En revanche, les informations sur les perspectives de récoltes de blé dans les régions du monde les plus tardives sont négatives, constituant un facteur de soutien pour les prix dans les prochaines semaines. En Australie, le mois de septembre, période cruciale pour le développement des céréales, connaît des conditions climatiques particulièrement chaudes et sèches, favorisées par le phénomène climatique El Niño désormais installé. Les prévisions de récoltes continuent à baisser, ainsi que le potentiel d’exportation. En Argentine, la persistance de conditions sèches et chaudes pénalise également les prévisions de récoltes dans l’ouest du pays.

Orge : prix quasi stables en raison des stocks volumineux en mer Noire

Le prix de l’orge fourragère rendu Rouen demeure quasi stable sur une semaine, à 213 €/t (–0,5 €/t), équivalant à 233 $/t. La Chine reste encore la principale destination pour les exportations françaises, avec 396 000 tonnes expédiées, ou en cours de chargement, entre le 1er et le 22 septembre. Ce niveau est nettement supérieur aux 63 mille tonnes exportées en septembre 2022.

De manière générale, l’orge d’origine française pourrait être davantage sollicitée car la concurrence des grands producteurs, comme le Canada et l’Australie, est compromise par des conditions climatiques sèches. En Argentine, des pluies bénéfiques sont tombées dans les principales zones productrices d’orge de la province de Buenos Aires, à l’est du pays. Des conditions plus sèches ont été observées ailleurs. Malgré cela, la production argentine d’orge devrait être supérieure à celle décevante de 2022.
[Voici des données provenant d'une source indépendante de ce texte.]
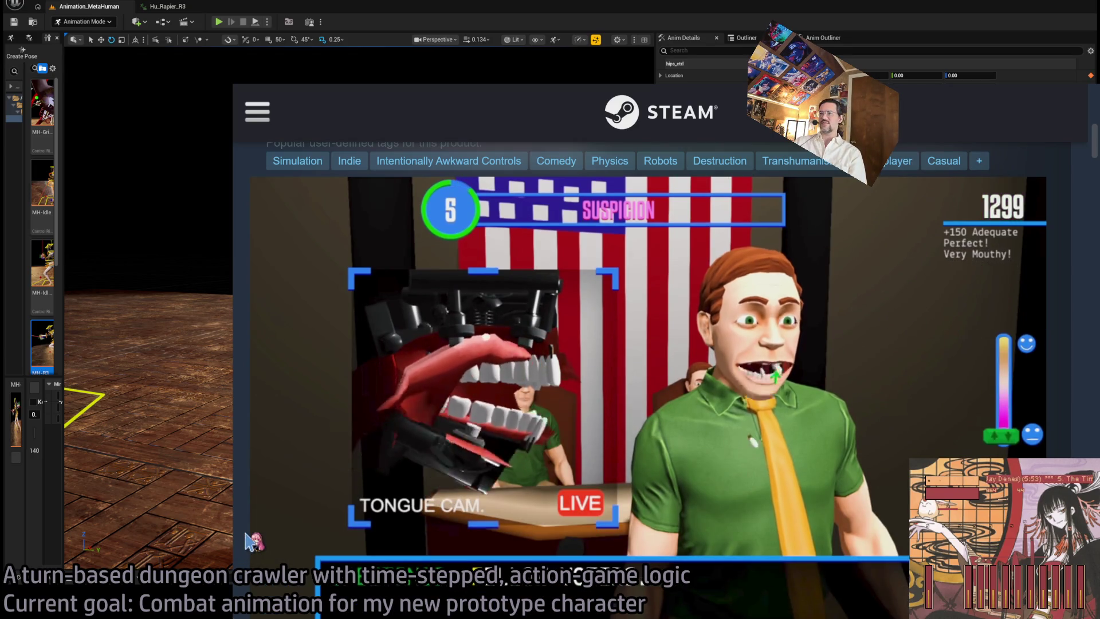
scroll(250, 541, down, 3)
Dans le même temps, la récolte se poursuit en Russie. En date du 19 septembre, elle est réalisée à hauteur de 86 % avec des rendements meilleurs que prévu. Du côté du prix, les orges russes restent très compétitives, à 182,5 $/t Fob Novorossiysk, grâce à des disponibilités élevées. Cela impacte fortement les prix du marché mondial. En outre, des perspectives de récolte meilleures que prévu en Ukraine, ainsi que des stocks qui s’accumulent en raison des difficultés logistiques, ont fait baisser légèrement les prix CPT Reni sur une semaine, à 142,50 $/t (–3 $/t).
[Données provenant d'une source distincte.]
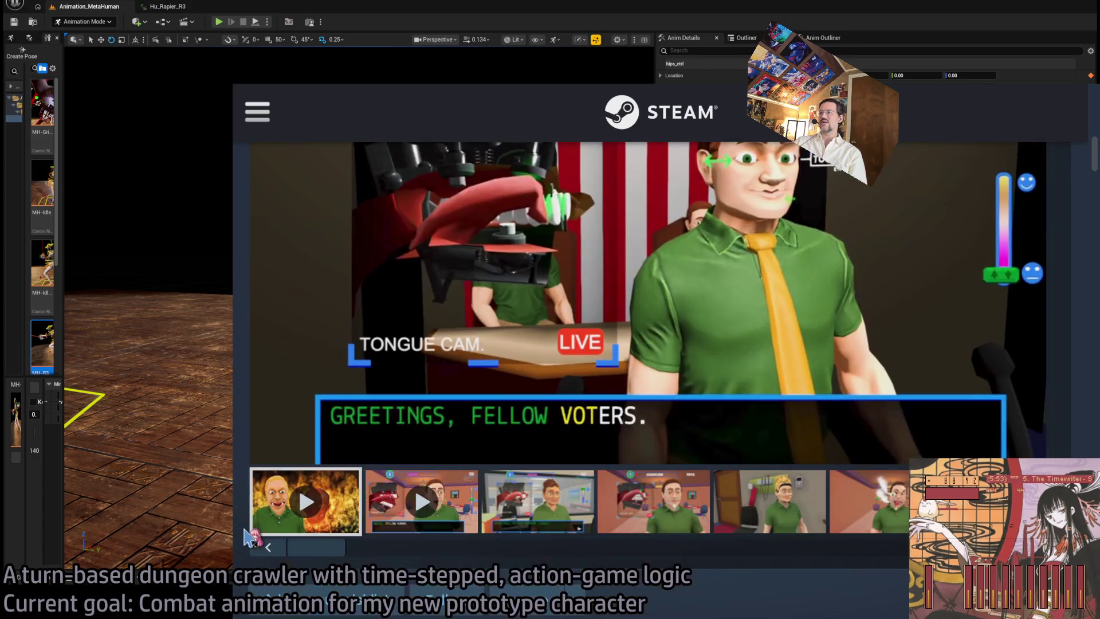
scroll(251, 541, up, 3)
En termes d’échanges, la Russie domine le marché d’Afrique du Nord et du Moyen-Orient. Entre le 1er et le 19 septembre, elle a expédié 416 000 tonnes d’orge vers ces régions. Le 20 septembre, l’Algérie pourrait avoir acheté 120 mille tonnes d’orge russe, pour une livraison entre novembre et septembre.

Sur le segment brassicole, l’orge d’hiver Fob Creil augmente de 1,5 €/t en une semaine, à 230 €/t, tandis que l’orge de printemps recule de 2,5 €/t, à 285 €/t. Les primes restent élevées et soutenues par les mauvaises récoltes pratiquement finies ou à venir en Europe du Nord, au Canada et en Australie. Néanmoins, la consommation peu dynamique et l’inflation pèsent de plus en plus sur l’activité du secteur brassicole.

Colza : légère baisse des cours

Cette semaine, les prix du colza en France ont légèrement diminué de 7 €/t, pour s’établir à 449 €/t rendu Rouen. Leur évolution est partagée entre l’avancée des récoltes nord-américaines, les bonnes disponibilités en Europe et les inquiétudes climatiques grandissantes en Australie. Les perspectives d’un climat sec à cause du phénomène El Niño se confirment en Australie. En période cruciale pour le rendement, les conditions chaudes et sèches attendues pourraient remettre en cause la production de canola australien.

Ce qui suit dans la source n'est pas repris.